Expressive movement unit 1

Please enable JavaScript in Your browser.

Movie: Bataan*
Scene: Sounds from the radio*
Number: 01
Individual analysis: Bataan*
Timecode start: 00:34:25:21
Timecode end: 00:35:11:18
Year of origin: 1943

The interplay of the editing with the shot composition, facial expression/gestures and sound design stages an image of tense waiting as a spatial figuration.

The editing of two disparate shots – an American shot with Private Epps in the foreground sitting unmoving behind a machine gun and staring past the camera into off-screen, and a medium close shot of Private Todd, also staring off-screen, standing at a tree – does not allow the creation of a coherent narrative space. It remains a disassociated spatial figuration that contrasts with the staged narrative space that follows (EMU 2).

This figuration is supported by the visual composition of the shots.

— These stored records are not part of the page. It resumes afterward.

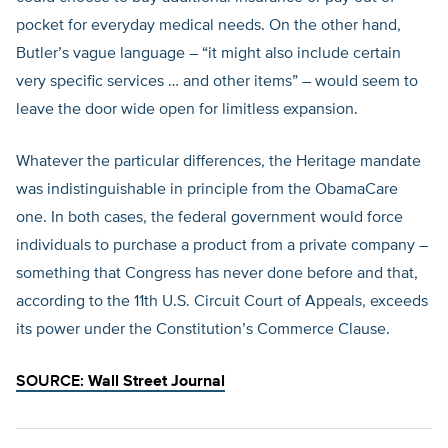
pocket for everyday medical needs. On the other hand,
Butler’s vague language – “it might also include certain
very specific services … and other items” – would seem to
leave the door wide open for limitless expansion.
Whatever the particular differences, the Heritage mandate
was indistinguishable in principle from the ObamaCare
one. In both cases, the federal government would force
individuals to purchase a product from a private company –
something that Congress has never done before and that,
according to the 11th U.S. Circuit Court of Appeals, exceeds
its power under the Constitution’s Commerce Clause.
SOURCE:
Wall Street Journal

Both are slightly lit at the center and become increasingly dark at the edges of the frame, allowing the image space to move into the unknown. The alternation of standstill and movement, staged by repeated appearance of further soldiers, creates a steady rhythm that adds to the length of the staged tension. The above-mentioned stares into off-screen, always beyond the camera, create a direct association between this undetermined space and danger.

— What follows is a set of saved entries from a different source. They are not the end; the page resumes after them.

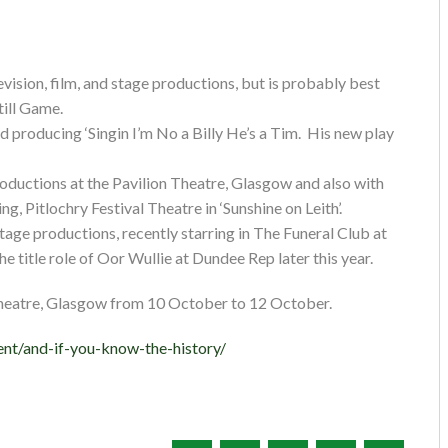
vision, film, and stage productions, but is probably best
till Game.
nd producing ‘Singin I’m No a Billy He’s a Tim. His new play
ductions at the Pavilion Theatre, Glasgow and also with
, Pitlochry Festival Theatre in ‘Sunshine on Leith’.
tage productions, recently starring in The Funeral Club at
he title role of Oor Wullie at Dundee Rep later this year.
Theatre, Glasgow from 10 October to 12 October.
nt/and-if-you-know-the-history/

Finally, the image of tension is also staged on the levels of facial expressions/gesture and sound design. The soldiers always move through the image slowly and in a ducked position; both the background noises underscored at the beginning – rustling leaves, guns clattering, steps – and the hushed dialogue stage a stillness that intensifies the tension of the spatial staging. Only Todd, munching on food, foreshadows the relaxedness of the following units, also closely connected to the motif of eating (>EMU 3).